WHAT IS REQUIRED: How many lines in the items below contain the word "Холода"? Reply with the number alone.

•••••

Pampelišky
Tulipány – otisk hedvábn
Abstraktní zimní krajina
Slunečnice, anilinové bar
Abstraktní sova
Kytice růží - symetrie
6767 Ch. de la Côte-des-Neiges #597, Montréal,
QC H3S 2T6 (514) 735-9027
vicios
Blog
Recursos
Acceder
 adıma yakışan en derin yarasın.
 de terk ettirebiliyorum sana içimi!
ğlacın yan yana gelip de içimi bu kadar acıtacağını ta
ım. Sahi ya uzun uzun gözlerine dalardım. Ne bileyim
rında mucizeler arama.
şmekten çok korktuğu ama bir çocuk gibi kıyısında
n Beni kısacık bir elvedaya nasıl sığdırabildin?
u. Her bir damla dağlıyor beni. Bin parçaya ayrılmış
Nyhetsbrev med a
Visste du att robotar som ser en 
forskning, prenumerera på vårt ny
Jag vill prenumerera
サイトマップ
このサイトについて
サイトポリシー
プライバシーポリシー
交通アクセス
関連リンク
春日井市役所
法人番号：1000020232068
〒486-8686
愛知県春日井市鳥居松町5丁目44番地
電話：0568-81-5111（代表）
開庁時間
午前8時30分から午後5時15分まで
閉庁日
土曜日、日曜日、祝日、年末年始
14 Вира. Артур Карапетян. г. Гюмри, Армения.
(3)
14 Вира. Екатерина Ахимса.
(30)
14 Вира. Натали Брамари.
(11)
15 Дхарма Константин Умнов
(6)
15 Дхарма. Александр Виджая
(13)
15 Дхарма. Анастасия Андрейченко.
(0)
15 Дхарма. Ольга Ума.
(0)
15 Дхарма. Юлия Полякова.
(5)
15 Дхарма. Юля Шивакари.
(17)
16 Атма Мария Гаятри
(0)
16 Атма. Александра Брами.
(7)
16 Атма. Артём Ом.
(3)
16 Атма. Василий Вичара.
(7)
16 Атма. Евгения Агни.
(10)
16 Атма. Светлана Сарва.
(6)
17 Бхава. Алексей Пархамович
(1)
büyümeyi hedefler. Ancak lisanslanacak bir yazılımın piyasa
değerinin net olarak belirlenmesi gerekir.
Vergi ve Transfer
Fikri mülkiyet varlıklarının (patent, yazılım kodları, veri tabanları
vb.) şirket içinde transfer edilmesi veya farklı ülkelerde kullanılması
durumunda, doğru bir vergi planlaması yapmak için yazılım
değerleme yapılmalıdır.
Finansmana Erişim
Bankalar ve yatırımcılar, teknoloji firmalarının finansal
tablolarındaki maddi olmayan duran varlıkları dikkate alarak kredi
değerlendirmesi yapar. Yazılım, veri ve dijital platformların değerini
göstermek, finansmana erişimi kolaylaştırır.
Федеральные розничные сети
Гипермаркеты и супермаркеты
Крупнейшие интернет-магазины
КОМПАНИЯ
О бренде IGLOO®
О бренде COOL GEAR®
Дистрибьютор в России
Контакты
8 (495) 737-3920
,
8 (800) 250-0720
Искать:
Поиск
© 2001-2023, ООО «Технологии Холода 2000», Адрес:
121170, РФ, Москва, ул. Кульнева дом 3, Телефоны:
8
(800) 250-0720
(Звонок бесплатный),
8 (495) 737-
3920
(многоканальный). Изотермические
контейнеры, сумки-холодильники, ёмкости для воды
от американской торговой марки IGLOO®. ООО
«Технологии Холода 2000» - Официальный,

•••••

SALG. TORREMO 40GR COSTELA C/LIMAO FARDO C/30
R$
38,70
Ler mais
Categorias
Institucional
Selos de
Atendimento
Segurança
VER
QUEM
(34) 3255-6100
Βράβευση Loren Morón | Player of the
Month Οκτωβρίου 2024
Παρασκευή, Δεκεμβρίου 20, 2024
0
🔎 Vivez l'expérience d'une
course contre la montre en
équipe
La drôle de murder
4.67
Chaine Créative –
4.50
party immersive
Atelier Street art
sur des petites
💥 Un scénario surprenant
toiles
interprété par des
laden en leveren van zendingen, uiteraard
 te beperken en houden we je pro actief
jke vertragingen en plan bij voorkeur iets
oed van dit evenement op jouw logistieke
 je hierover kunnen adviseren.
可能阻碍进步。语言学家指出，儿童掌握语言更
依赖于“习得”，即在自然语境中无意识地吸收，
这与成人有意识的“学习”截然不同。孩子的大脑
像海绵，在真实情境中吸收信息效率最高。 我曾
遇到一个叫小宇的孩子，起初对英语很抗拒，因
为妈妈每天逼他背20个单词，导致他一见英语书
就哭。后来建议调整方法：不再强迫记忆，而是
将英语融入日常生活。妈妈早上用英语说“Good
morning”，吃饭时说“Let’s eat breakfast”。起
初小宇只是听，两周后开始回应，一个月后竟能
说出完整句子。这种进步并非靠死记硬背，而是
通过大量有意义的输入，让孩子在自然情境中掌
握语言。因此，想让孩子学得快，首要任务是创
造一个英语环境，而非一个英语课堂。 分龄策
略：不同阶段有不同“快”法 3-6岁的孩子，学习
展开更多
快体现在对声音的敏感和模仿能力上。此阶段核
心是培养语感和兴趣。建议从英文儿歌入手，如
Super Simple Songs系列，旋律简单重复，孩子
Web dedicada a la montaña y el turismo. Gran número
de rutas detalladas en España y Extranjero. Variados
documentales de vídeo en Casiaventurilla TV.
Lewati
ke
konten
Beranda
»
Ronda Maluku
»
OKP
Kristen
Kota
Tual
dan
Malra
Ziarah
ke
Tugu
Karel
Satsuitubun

•••••

PROBLEM SOLUTION: 2